Diane Benson speaks to cap Women’s History Month

By Jeremia Schrock
Sun Star Contributor

This March has seen luncheons and lectures dedicated to “writing women back into history”, the theme for this year’s National Women’s History Month. Last Tuesday evening at Schaible Auditorium, Diane Benson, Alaskan poet, playwright and political activist, delivered the keynote address to this year’s theme.

Having researched, written, and performed a play based around the life of Alaskan native Elizabeth Peratrovich, many individuals on campus felt that Benson would be the perfect choice to close the month’s celebration. Kayt Sunwood, manager of the Women’s Center, said that there was no one better qualified to speak on a topic like writing women back into history than someone like Benson, who is actively engaged in doing just that.
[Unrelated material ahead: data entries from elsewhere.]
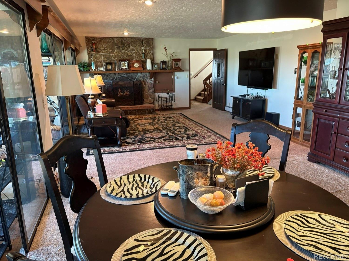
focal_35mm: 26
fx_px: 262
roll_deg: +0.5
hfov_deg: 67.3
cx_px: 174
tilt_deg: -13.5
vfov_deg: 53.1
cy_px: 130
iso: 200
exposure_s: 1/60
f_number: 1.6
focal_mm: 5.96
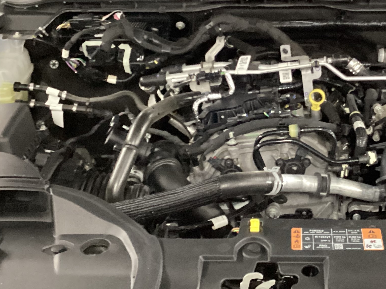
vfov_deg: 22.3
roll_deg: +0.1
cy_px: 133
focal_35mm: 66
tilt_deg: -27.0
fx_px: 736
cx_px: 280
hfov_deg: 29.0
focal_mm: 3.3
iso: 640
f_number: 2.4
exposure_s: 1/20
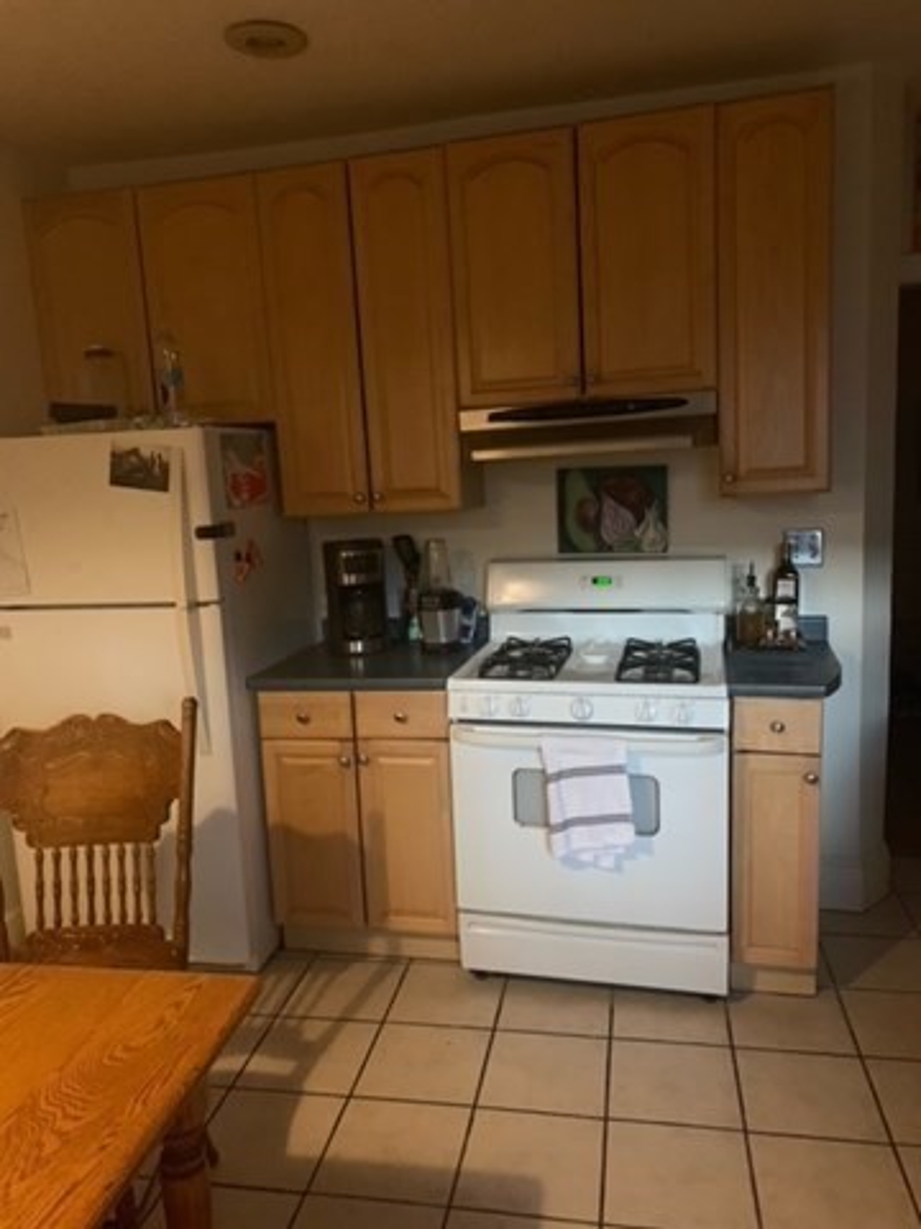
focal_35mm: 26
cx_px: 460
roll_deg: +2.6
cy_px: 614
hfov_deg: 53.1
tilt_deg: -9.6
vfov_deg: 67.3
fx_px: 922
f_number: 1.8
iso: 640
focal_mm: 4.25
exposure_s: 1/24
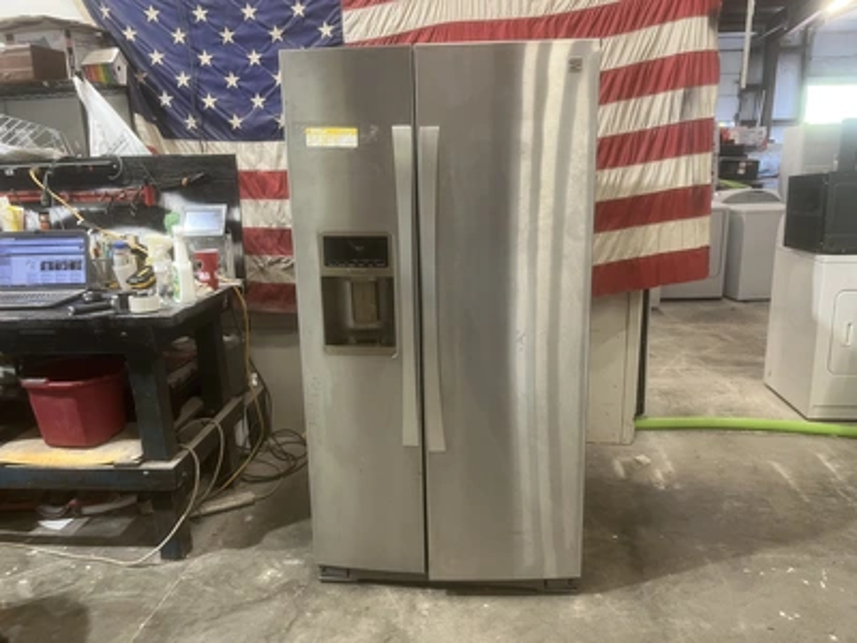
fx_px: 644
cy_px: 322
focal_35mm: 26
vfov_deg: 53.1
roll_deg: +2.1
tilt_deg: -13.4
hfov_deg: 67.3
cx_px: 428
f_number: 1.6
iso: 125
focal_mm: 5.1
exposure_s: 1/60
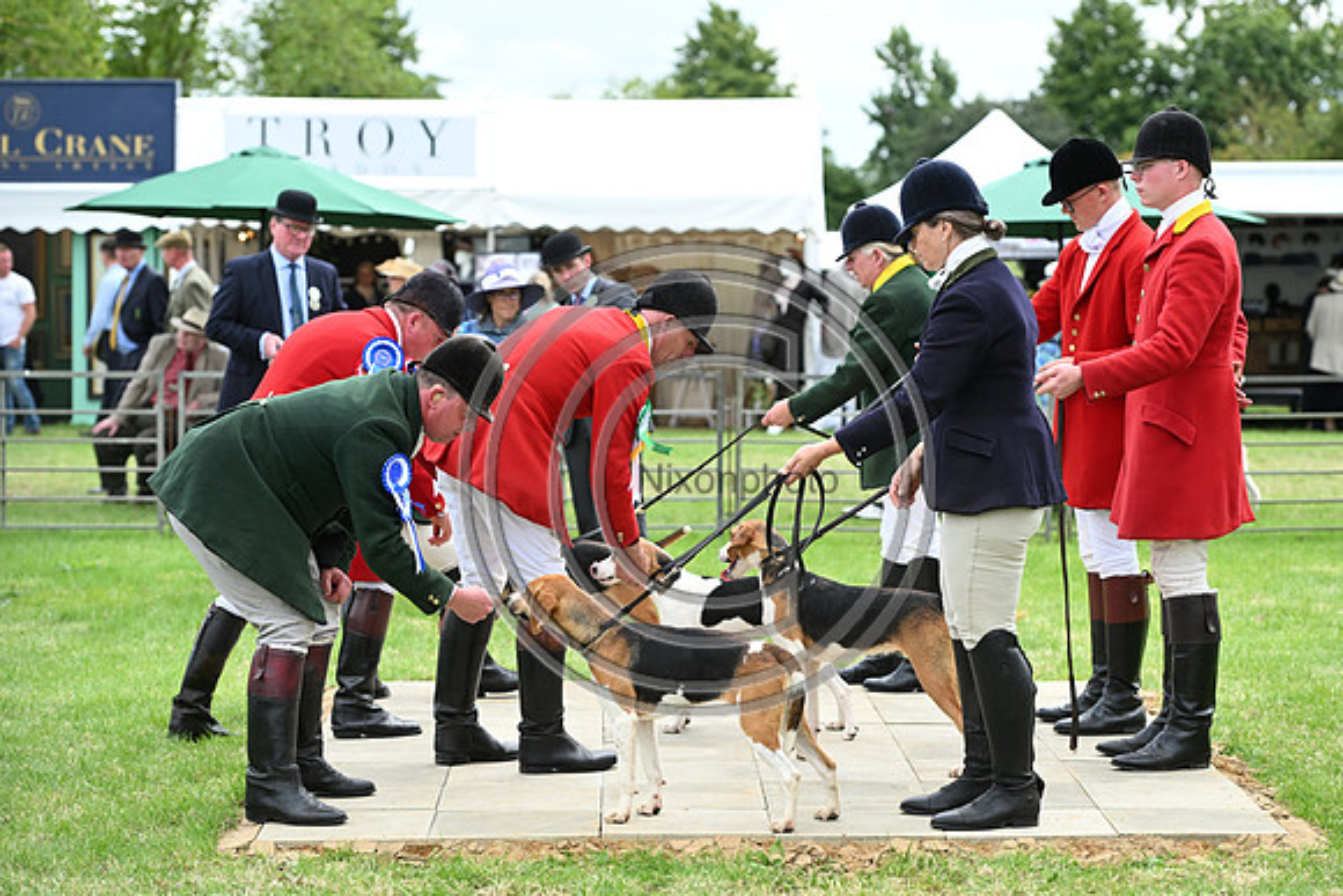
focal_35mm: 102
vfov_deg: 13.4
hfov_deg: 20.0
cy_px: 448
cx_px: 672
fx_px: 3806
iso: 360
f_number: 4
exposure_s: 1/1000
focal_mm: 102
Sunwood’s introduction of Benson, which included a lengthy list of Benson’s achievements, degrees and talents, was interrupted by the playwright, who seemed uncomfortable at having her curriculum vitae read aloud in public. Benson began her speech timidly, telling audience members at one point that they were all guinea pigs; since this was the first time she had ever presented a lecture of such a personal nature. Her trepidation soon faded, however, as she launched herself into an impassioned performance of one of the most important scenes in her play: Elizabeth Peratrovich’s defense of the Anti-Discrimination Act of 1945.
During her 80-minute lecture, Benson used the story of Elizabeth Peratrovich to explore her own darkly eventful past. Benson spoke candidly about her use of drugs and alcohol as a teenager; of the times she found herself in jail for petty crimes; about her time as the leader of a Ketchikan street gang and her experiences as a truck driver on the Dalton Highway. She told the audience about the emotional, physical, and sexual abuse she sustained during her time in the foster care system (at one point, being labeled “Pocahontas” by her elementary school principal); and the events of one particular night she was raped and left for dead along the side of Goldstream Road.

Benson said her life had always been one that had been lived between two cultures. The daughter of a Norwegian immigrant father and a Tlingit mother, for many years Benson felt as though she had no culture to call her own. She spoke fondly of her grandfather, who had taught her the Tlingit language every morning over breakfast, and of Roy Peratrovich (the husband of Elizabeth) whom she met as a youth, and who had told her flatly, “Stay in school.”

The take-home message that Benson said she wanted to leave with Tuesday’s audience was this:
No one can ever take away from you who you are, even if you have to struggle to understand just who that person is. After years of searching, Benson said she finally knows who she is: “I’m native and no one can make me not native.”